Akışlardan yararlanarak sizinle paylaşmaya çalıştıklarımızı özet olarak kısaca bir iki cümle ile tanımlarsak; değişimin gerçek olduğunu kabullenmek, bu yeni şuur halini anlamak, yeniyi istemek, yeniye her zaman açık olmak ve günlük yaşamımızın mümkün olan her anına yaymak diyebiliriz…

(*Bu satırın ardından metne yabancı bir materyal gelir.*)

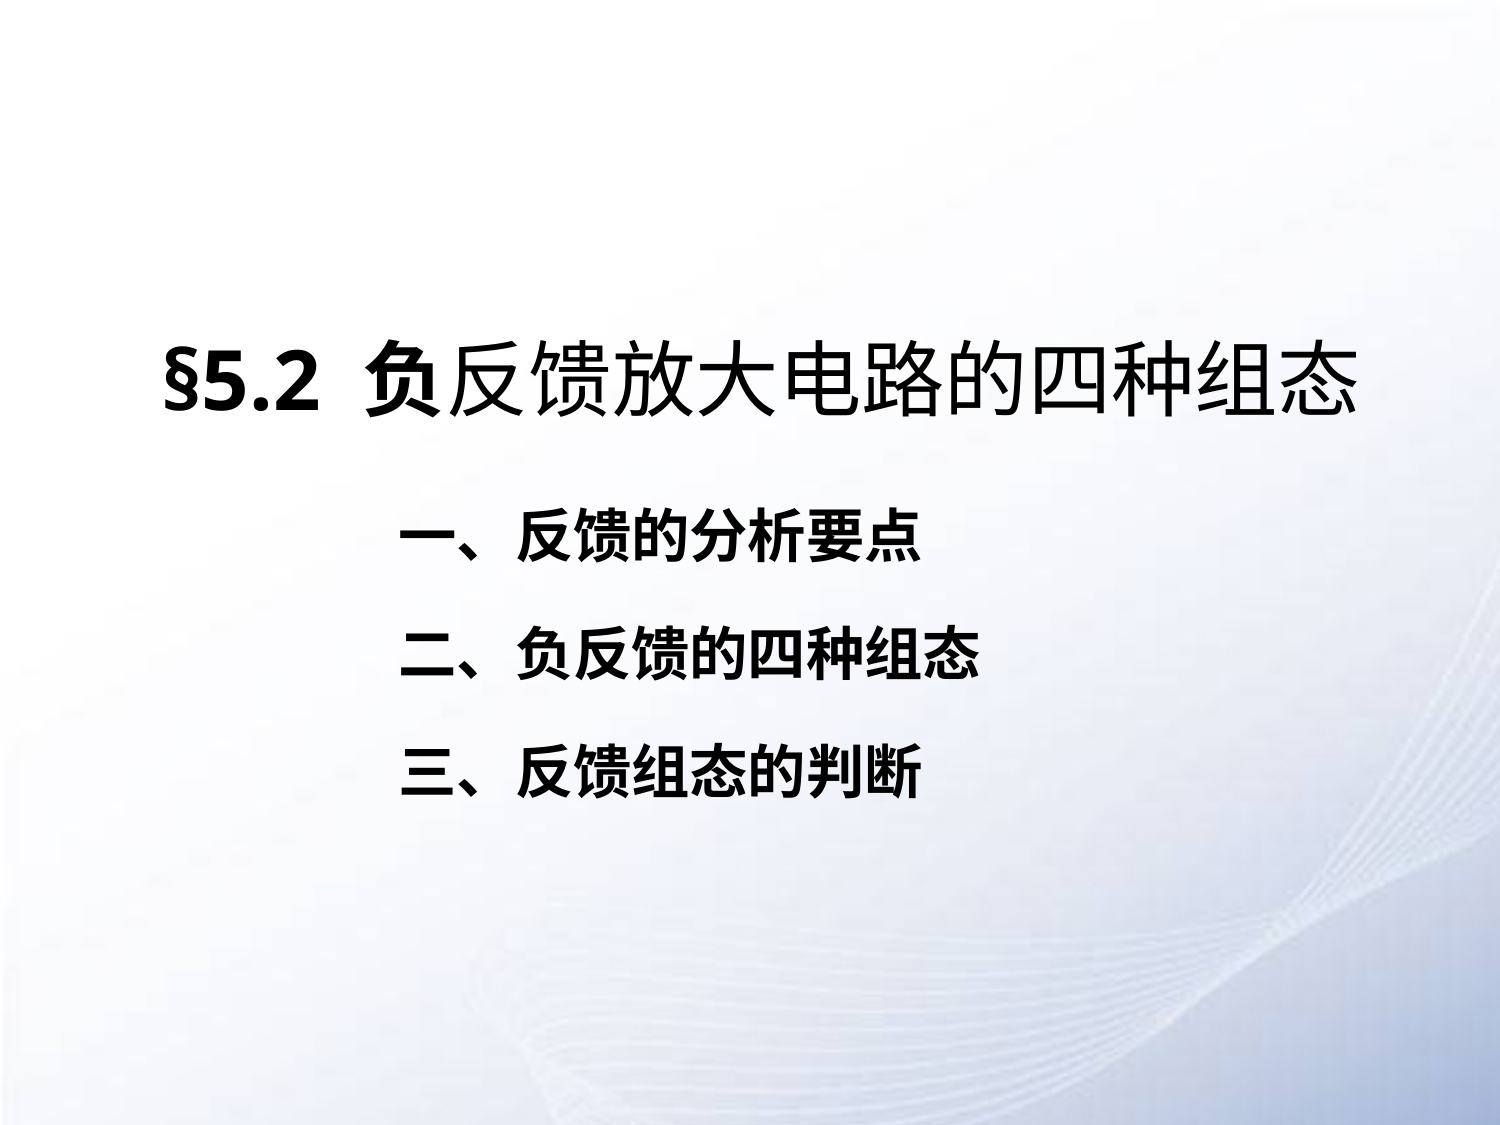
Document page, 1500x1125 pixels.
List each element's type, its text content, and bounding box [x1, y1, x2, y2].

Bizler ancak bir prensip, ilke ve yasayı uyguladığımız zaman o enerjileri alabiliyor, ışıkla, ana kaynakla temasa geçebiliyor ve onu burada tezahür ettirebiliyoruz. Ama uygulamadığınız zaman böyle bir tezahür de söz konusu olmuyor.
İlke ve prensipte yasaları uygulayarak o tesirlerin bu gezegende yaşam bulmasına olanak tanımış oluruz. Aksi takdirde, daha sıradan bir zihin hali ile daha sıradan şeylere temas edip dokunuyoruz. Ve bu realitelerde de çok fazla vakti kaybedildiği zaman bu da bizim aleyhimize işleyen bir zaman dilimi olarak karşımıza çıkıyor.O anda anın enerjisini kullanamamış, o tesiri heba etmiş sayılıyoruz. Gezegenle ilgili yeni platform ve oluşturulacak birlik alanını bu çerçevede değerlendirmemizde fayda vardır.